Regarding "Now, I think for smooth functions the starting value don't play an important role in finding the root.": It's not that simple. The study of the basins of attraction to roots under Newton's method is still an area of active research. That this can be complicated is demonstrated, for instance here, starting at "To which root Newton's method converges depends entirely on the point at which it starts. Surprisingly, this starting point is very sensitive." See also Fractals derived from Newton-Raphson iteration, where it demonstrated that there are very small neighborhoods meeting all the basins of attraction.
Regarding a function that is not everywhere differentiable... You can think of each such point having its own basin of attraction, the set of points whose Newton's iterates meet the nondifferentiable point. Each basin for a root can be partitioned into subsets and Newton's iteration maps subsets onto subsets. Suppose one root's basin of attraction contains a nondifferentiable point; then every piece of the basin's partition contains a point that eventually iterates to the nondifferentiable point. As you can see by looking at some of the pictures at the links above, this means there are little neighborhoods of the plane containing infinitely many points that will eventually iterate to the nondifferentiable point.

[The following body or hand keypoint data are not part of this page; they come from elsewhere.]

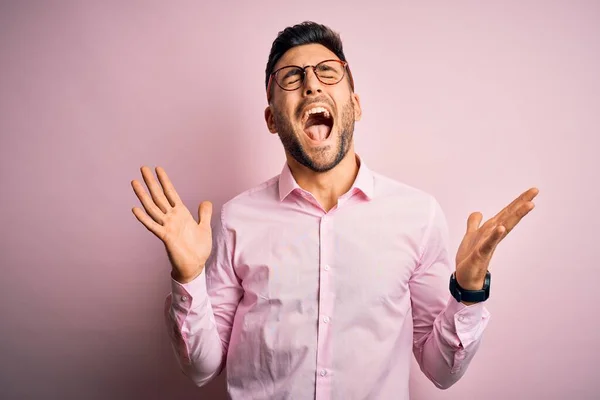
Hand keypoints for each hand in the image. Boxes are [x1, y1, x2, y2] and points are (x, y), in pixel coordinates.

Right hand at [131, 166, 212, 282]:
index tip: (158, 168)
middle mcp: (172, 217)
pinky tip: (135, 208)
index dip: (165, 181)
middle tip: (143, 168)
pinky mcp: (165, 237)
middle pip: (159, 196)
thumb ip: (204, 214)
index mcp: (181, 213)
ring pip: (153, 207)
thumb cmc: (199, 248)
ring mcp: (167, 226)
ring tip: (135, 182)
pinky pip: (152, 226)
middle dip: (151, 182)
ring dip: (143, 195)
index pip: (171, 193)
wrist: (195, 266)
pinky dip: (143, 218)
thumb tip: (206, 201)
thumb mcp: (204, 227)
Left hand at [455, 187, 538, 292]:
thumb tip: (478, 212)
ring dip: (514, 216)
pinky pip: (488, 243)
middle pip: (509, 217)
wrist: (465, 279)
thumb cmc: (470, 258)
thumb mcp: (471, 236)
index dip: (518, 201)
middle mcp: (493, 235)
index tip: (532, 191)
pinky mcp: (481, 254)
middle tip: (535, 192)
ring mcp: (488, 244)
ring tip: (528, 204)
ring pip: (503, 227)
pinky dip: (494, 236)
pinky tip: (501, 228)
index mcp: (491, 230)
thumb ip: (474, 223)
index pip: (506, 213)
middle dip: (521, 204)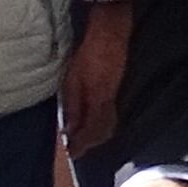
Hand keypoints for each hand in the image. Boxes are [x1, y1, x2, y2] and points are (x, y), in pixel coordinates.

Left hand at [61, 4, 130, 153]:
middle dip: (91, 143)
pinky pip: (112, 113)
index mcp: (98, 100)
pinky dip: (102, 123)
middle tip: (76, 148)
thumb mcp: (73, 81)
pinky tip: (93, 119)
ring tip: (84, 137)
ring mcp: (116, 93)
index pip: (91, 131)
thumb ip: (74, 107)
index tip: (71, 153)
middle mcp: (110, 101)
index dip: (81, 144)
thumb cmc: (88, 54)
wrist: (110, 34)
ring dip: (98, 134)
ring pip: (111, 123)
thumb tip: (70, 130)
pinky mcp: (117, 87)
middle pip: (105, 131)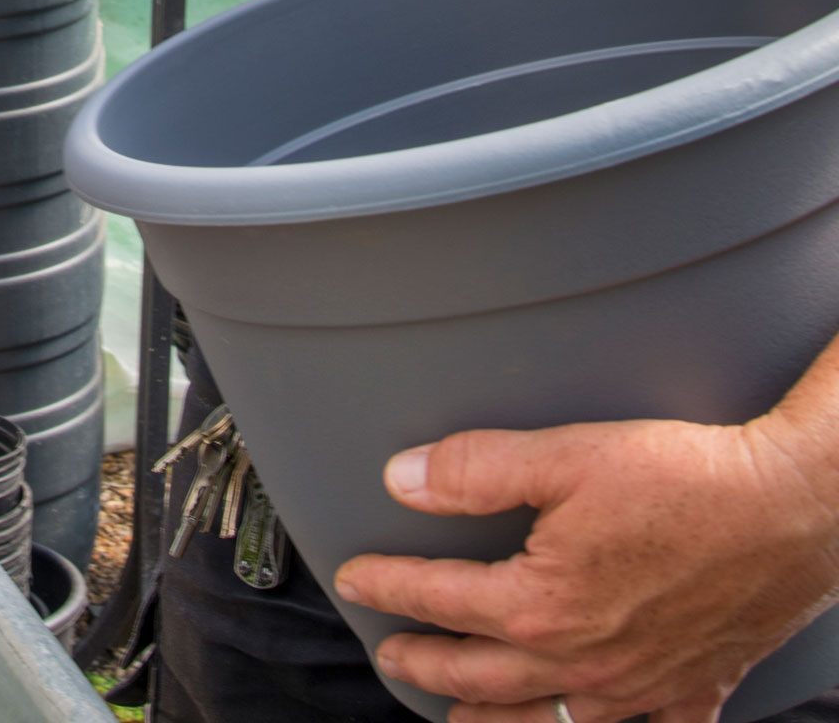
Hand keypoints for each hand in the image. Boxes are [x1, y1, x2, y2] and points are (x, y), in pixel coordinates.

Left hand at [334, 417, 838, 722]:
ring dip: (493, 719)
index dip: (389, 587)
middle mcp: (585, 659)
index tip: (357, 581)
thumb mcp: (567, 455)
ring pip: (546, 721)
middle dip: (425, 663)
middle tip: (391, 654)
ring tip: (458, 715)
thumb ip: (476, 470)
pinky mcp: (696, 686)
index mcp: (542, 605)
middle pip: (479, 676)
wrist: (800, 504)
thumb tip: (404, 478)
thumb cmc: (692, 479)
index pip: (440, 598)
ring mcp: (641, 683)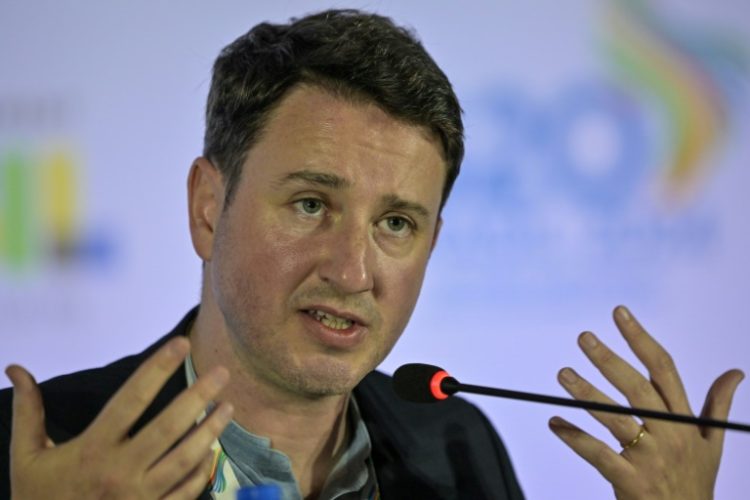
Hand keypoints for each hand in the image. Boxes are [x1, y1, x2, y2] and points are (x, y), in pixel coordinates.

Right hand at [6, 337, 233, 499]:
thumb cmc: (39, 498)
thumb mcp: (27, 457)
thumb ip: (28, 411)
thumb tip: (16, 368)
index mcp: (93, 448)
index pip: (132, 398)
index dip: (158, 368)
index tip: (181, 343)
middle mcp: (120, 471)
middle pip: (169, 426)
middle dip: (199, 395)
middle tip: (223, 372)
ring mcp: (140, 497)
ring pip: (185, 458)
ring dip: (211, 430)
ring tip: (228, 407)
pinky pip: (185, 491)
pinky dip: (202, 469)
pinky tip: (213, 448)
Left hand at [548, 306, 743, 499]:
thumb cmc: (696, 481)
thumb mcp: (713, 443)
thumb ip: (717, 405)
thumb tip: (735, 372)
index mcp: (686, 421)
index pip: (664, 369)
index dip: (640, 338)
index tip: (619, 312)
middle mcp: (670, 435)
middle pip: (637, 389)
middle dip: (609, 360)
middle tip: (584, 337)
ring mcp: (650, 459)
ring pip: (615, 419)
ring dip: (587, 394)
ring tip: (563, 373)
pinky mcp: (631, 481)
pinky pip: (599, 455)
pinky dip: (575, 438)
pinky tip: (555, 423)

This problem is very similar to the difficulty of Newton's method when your function has a point with derivative zero. If iteration takes you exactly to that point, the division in Newton's method is undefined.
You exclude the possibility that the point of nondifferentiability is at the root, but this can be overoptimistic. For instance, the function $\sqrt[3]{x}$ has a root at $x=0$ and is not differentiable at $x=0$. In this example, iteration doubles the distance from the origin.
If the function is differentiable everywhere but the derivative is not continuous and it happens that the function has a discontinuous derivative at the root, iteration may fail to converge to the root no matter how close to the root you start.